PLAYER*: Enhancing LLM-based Multi-Agent Communication and Interaction in Murder Mystery Games
Qinglin Zhu, Runcong Zhao, Bin Liang, Jinhua Du, Lin Gui, Yulan He
TL;DR
This work tackles the challenge of enabling LLM-based agents to reason and interact effectively in Murder Mystery Games by introducing the WellPlay dataset and the PLAYER* framework. WellPlay provides a rigorous benchmark of 1,482 inferential questions across 12 MMGs to assess objective, reasoning, and relational understanding in multi-agent social settings.

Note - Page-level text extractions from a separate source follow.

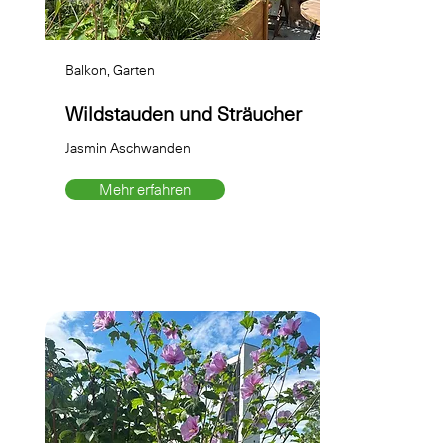
Balkon, Garten
Wildstauden und Sträucher
Jasmin Aschwanden
Mehr erfahren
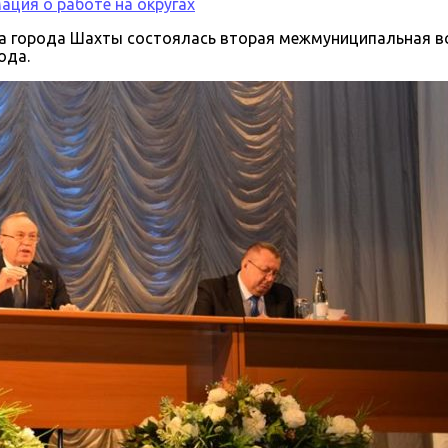
ция о работе на округах
ра города Шахты состоялась вторая межмуниципальная в
ода.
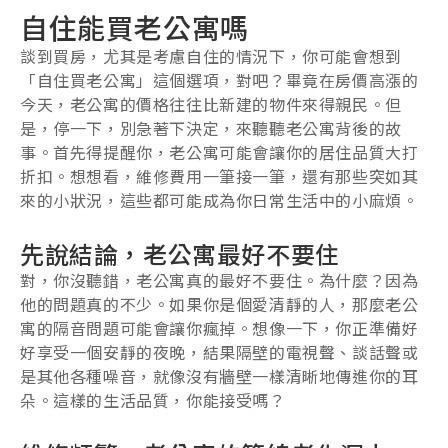
自住能買老公寓嗎
談到買房，尤其是考慮自住的情況下，你可能會想到
「自住買老公寓」這個選項，對吧？畢竟在房價高漲的
今天，老公寓的價格往往比新建的物件來得親民。但
是，停一下，別急著下決定，來聽聽老公寓背後的故
事。首先得提醒你，老公寓可能會讓你的居住品質大打
折扣。想想看，維修費用一筆接一筆，還有那些突如其
來的小狀況，這些都可能成為你日常生活中的小麻煩。
先說結論，老公寓最好不要住
對，你沒聽錯，老公寓真的最好不要住。為什麼？因為
他的問題真的不少。如果你是個愛清靜的人，那麼老公
寓的隔音問題可能會讓你瘋掉。想像一下，你正準備好
好享受一個安靜的夜晚，結果隔壁的電視聲、談話聲或
是其他各種噪音，就像沒有牆壁一樣清晰地傳進你的耳
朵。這樣的生活品質，你能接受嗎？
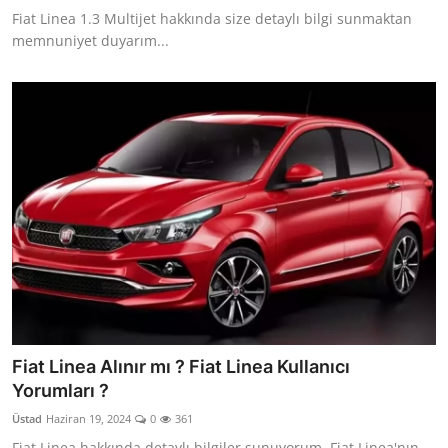
Fiat Linea 1.3 Multijet hakkında size detaylı bilgi sunmaktan
memnuniyet duyarım...
Fiat Linea Alınır mı ? Fiat Linea Kullanıcı
Yorumları ?
Üstad
Haziran 19, 2024
0
361
Fiat Linea hakkında detaylı bilgiler sunuyorum. Fiat Linea'nın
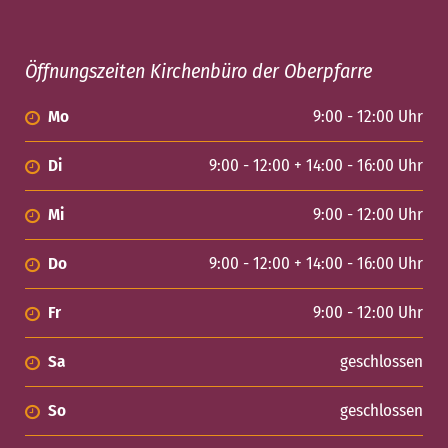
Öffnungszeiten Kirchenbüro der Oberpfarre
Mo
9:00 - 12:00 Uhr
Di
9:00 - 12:00 + 14:00 - 16:00 Uhr
Mi
9:00 - 12:00 Uhr
Do
9:00 - 12:00 + 14:00 - 16:00 Uhr
Fr
9:00 - 12:00 Uhr
Sa
geschlossen
So
geschlossen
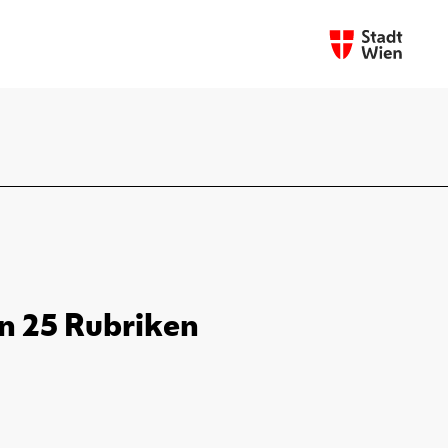
in 25 Rubriken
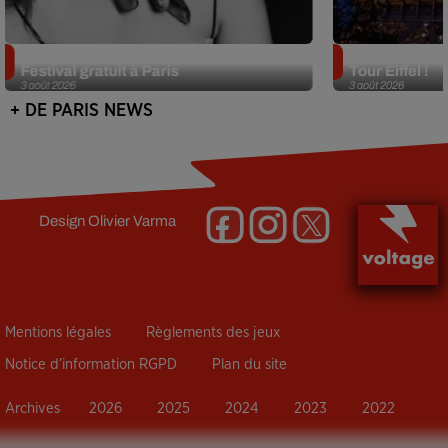
Netflix lance un immense Book
Des DJ sets au
Festival gratuit à Paris
Tour Eiffel !
3 août 2026
3 août 2026
+ DE PARIS NEWS
Design
Olivier Varma
Mentions légales
Règlements des jeux
Notice d’information RGPD
Plan du site
Archives
2026
2025
2024
2023
2022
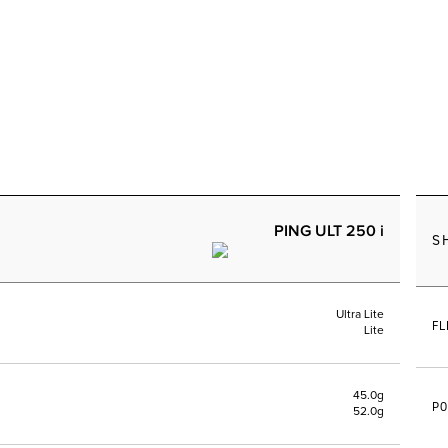
PING ULT 250 i
S
Ultra Lite
FL
Lite
45.0g
PO
52.0g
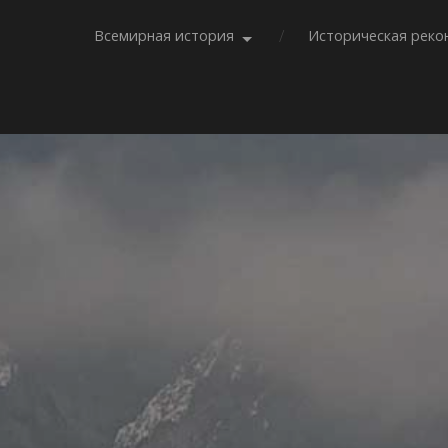
Всемирная история
Историческая реко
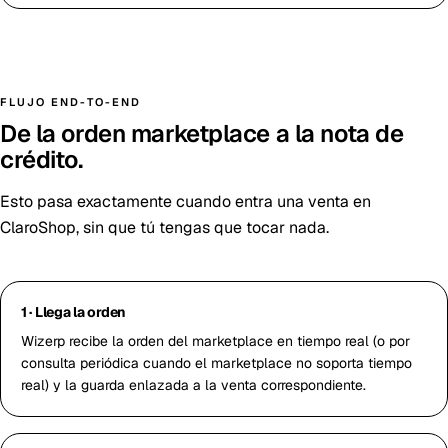
FLUJO END-TO-END
De la orden marketplace a la nota de
crédito.
Esto pasa exactamente cuando entra una venta en
ClaroShop, sin que tú tengas que tocar nada.
1 · Llega la orden
Wizerp recibe la orden del marketplace en tiempo real (o por
consulta periódica cuando el marketplace no soporta tiempo
real) y la guarda enlazada a la venta correspondiente.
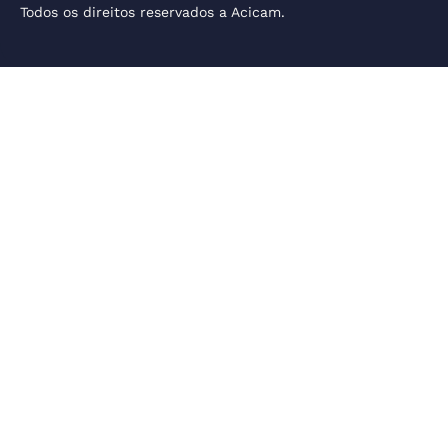
Todos os direitos reservados a Acicam.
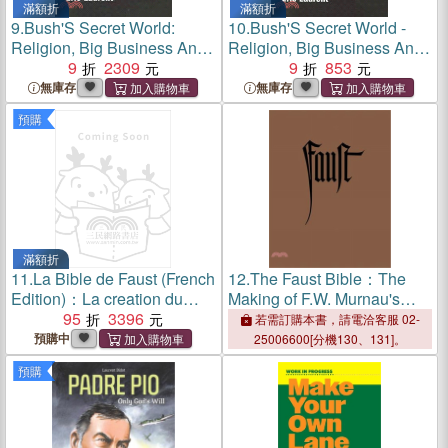
滿額折
滿額折
9.
Bush'S Secret World:
10.
Bush'S Secret World -
Religion, Big Business And
Religion, Big Business And
Hidden Networks
9
2309
Hidden Networks
9
853
無庫存
無庫存
預購
滿額折
11.
La Bible de Faust (French
12.
The Faust Bible：The
Edition)：La creation du
Making of F.W. Murnau's
chef-d'œuvre de Murnau
95
3396
Masterpiece
若需訂購本書，請電洽客服 02-
預購中
25006600[分機130、131]。
預購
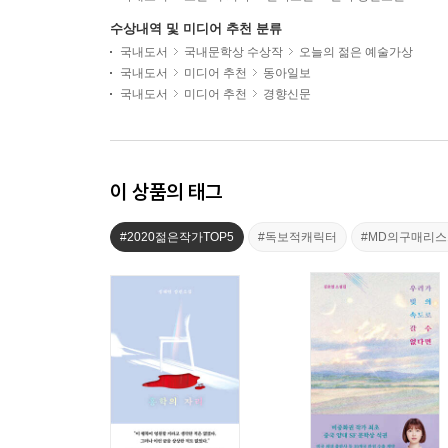
수상내역 및 미디어 추천 분류
국내도서
국내문학상 수상작
오늘의 젊은 예술가상
국내도서
미디어 추천
동아일보
국내도서
미디어 추천
경향신문
이 상품의 태그
#2020젊은작가TOP5
#독보적캐릭터
#MD의구매리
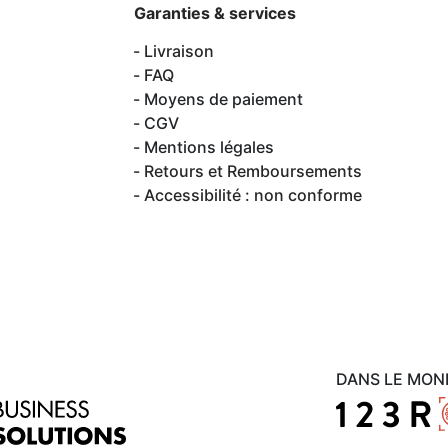
Garanties & services
Livraison
FAQ
Moyens de paiement
CGV
Mentions légales
Retours et Remboursements
Accessibilité : non conforme
DANS LE MON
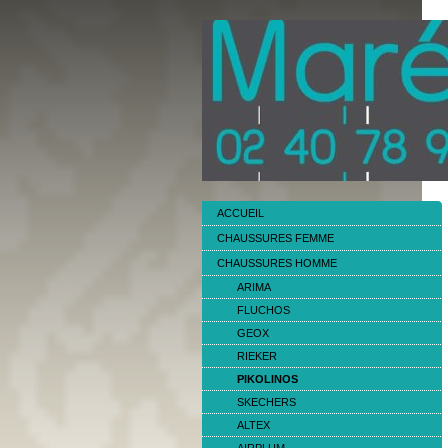
ACCUEIL
CHAUSSURES FEMME
CHAUSSURES HOMME
ARIMA
FLUCHOS
GEOX
RIEKER
PIKOLINOS
SKECHERS
ALTEX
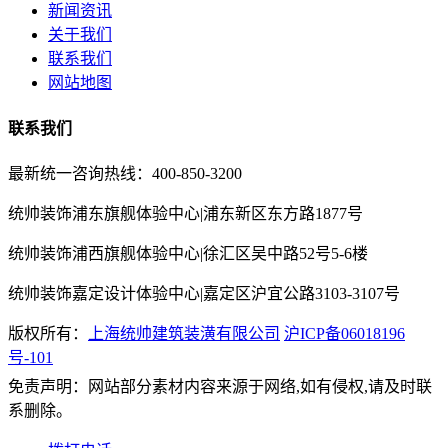
新闻资讯
关于我们
联系我们
网站地图
联系我们
最新统一咨询热线：400-850-3200
统帅装饰浦东旗舰体验中心|浦东新区东方路1877号
统帅装饰浦西旗舰体验中心|徐汇区吴中路52号5-6楼
统帅装饰嘉定设计体验中心|嘉定区沪宜公路3103-3107号
版权所有：
上海统帅建筑装潢有限公司
沪ICP备06018196
号-101
免责声明：网站部分素材内容来源于网络,如有侵权,请及时联
系删除。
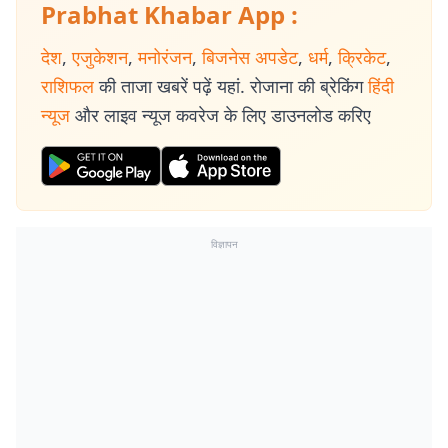
Prabhat Khabar App :
देश
,
एजुकेशन
,
मनोरंजन
,
बिजनेस अपडेट
,
धर्म
,
क्रिकेट
,
राशिफल
की ताजा खबरें पढ़ें यहां. रोजाना की ब्रेकिंग
हिंदी
न्यूज
और लाइव न्यूज कवरेज के लिए डाउनलोड करिए
विज्ञापन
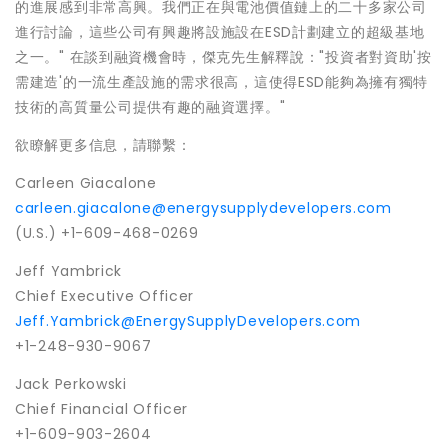
的進展感到非常高興。我們正在與電池價值鏈上的二十多家公司
進行討論，這些公司有興趣將設施設在ESD計劃建立的超級基地
之一。" 在談到融資機會時，傑克先生解釋說："投資者對資助'按
需建造'的一流生產設施的需求很高，這使得ESD能夠為擁有獨特
技術的高質量公司提供有趣的融資選擇。"
欲瞭解更多信息，請聯繫：
Carleen Giacalone
carleen.giacalone@energysupplydevelopers.com
(U.S.) +1-609-468-0269
Jeff Yambrick
Chief Executive Officer
Jeff.Yambrick@EnergySupplyDevelopers.com
+1-248-930-9067
Jack Perkowski
Chief Financial Officer
+1-609-903-2604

PLAYER* combines a sensor-based state representation with information-theoretic questioning and a pruning mechanism to efficiently narrow the suspect space, achieving higher reasoning accuracy, faster interaction, and better human-agent engagement than strong baselines. The results demonstrate the value of integrating structured state representations, entropy-guided questioning, and memory-aware search for complex social tasks, with practical implications for AI agents in narrative-rich, interactive environments.
Abstract
We introduce WellPlay, a reasoning dataset for multi-agent conversational inference in Murder Mystery Games (MMGs). WellPlay comprises 1,482 inferential questions across 12 games, spanning objectives, reasoning, and relationship understanding, and establishes a systematic benchmark for evaluating agent reasoning abilities in complex social settings. Building on this foundation, we present PLAYER*, a novel framework for Large Language Model (LLM)-based agents in MMGs. MMGs pose unique challenges, including undefined state spaces, absent intermediate rewards, and the need for strategic reasoning through natural language. PLAYER* addresses these challenges with a sensor-based state representation and an information-driven strategy that optimises questioning and suspect pruning. Experiments show that PLAYER* outperforms existing methods in reasoning accuracy, efficiency, and agent-human interaction, advancing reasoning agents for complex social scenarios.